Elzibub I'm listening to the Audible version & really enjoying it. The Holden parts remind me of Firefly (the grittier version, where the characters are actually allowed to curse in English, although Firefly wouldn't be Firefly without the random Chinese :D) and somewhat of BSG. The Miller parts feel like a subtle, non-cliche noir detective story, also along the lines of BSG due to the nature of the station environment & cop rank issues. I like that the story gets straight to the action, yet still really gets me involved with the characters without having unnecessary extra world-building lingo or back story getting in the way.

I'd love to see this made into a mini-series or movie!

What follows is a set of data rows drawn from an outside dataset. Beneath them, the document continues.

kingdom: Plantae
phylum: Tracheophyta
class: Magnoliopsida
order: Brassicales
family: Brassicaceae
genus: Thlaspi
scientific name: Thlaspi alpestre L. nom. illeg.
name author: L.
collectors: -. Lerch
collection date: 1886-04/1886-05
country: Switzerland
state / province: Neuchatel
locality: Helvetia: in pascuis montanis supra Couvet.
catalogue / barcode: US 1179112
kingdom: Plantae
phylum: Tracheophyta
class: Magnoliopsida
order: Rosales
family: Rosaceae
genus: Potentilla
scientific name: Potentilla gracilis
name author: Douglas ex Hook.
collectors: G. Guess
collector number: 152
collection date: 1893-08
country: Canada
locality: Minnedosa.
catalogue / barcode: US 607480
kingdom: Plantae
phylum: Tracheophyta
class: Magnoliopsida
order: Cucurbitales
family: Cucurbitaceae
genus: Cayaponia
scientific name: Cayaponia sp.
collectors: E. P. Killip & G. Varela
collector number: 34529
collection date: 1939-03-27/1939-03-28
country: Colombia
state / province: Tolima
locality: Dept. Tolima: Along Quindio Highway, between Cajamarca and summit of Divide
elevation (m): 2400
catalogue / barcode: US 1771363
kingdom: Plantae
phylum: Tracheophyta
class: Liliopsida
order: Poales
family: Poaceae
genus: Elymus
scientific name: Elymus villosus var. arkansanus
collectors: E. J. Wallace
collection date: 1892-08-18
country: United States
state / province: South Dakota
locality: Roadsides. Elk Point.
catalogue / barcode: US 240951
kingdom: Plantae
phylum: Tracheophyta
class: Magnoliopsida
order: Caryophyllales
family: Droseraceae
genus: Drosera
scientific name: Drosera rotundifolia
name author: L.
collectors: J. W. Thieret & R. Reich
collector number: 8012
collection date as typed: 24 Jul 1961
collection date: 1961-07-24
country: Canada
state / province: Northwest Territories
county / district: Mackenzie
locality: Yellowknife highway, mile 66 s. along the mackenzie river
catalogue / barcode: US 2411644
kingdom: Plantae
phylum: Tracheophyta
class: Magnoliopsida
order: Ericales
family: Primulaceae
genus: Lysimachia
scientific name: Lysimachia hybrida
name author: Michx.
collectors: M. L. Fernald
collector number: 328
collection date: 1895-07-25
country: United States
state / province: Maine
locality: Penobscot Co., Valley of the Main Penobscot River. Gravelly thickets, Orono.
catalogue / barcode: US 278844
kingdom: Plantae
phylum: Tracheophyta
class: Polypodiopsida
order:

I'm only halfway through so far, but I currently give Leviathan Wakes 5 Stars. Hopefully I won't be disappointed by the end of the book. Sadly, the next book is not out on Audible yet - I hope they release it soon! At the rate I'm going, I'll finish the audiobook in a couple of days.


Elzibub And as far as the Belter language goes, it is difficult to understand in the audiobook, but I feel like it has the same effect as foreign language spoken in an English speaking movie that doesn't get translated: it adds to the flavor and sense of "otherness", but you get the gist of what's going on in context. I'm really impressed with the narrator's accent on any foreign language words, be they Spanish, French, German or Russian. Gives me a real feel of the melting pot nature of existence. Reminds me of the Cityspeak spoken by the character Gaff in the movie Bladerunner.


Leesa (leesalogic) | 675 comments Now that I've read threads where others are talking about the accents/evolved language, I'm a little disappointed that this is carried over very much in the audiobook. Amos is the only one with a distinctively different voice, and he's an Earther!

I may have to buy the ebook just so I can see some of the dialogue.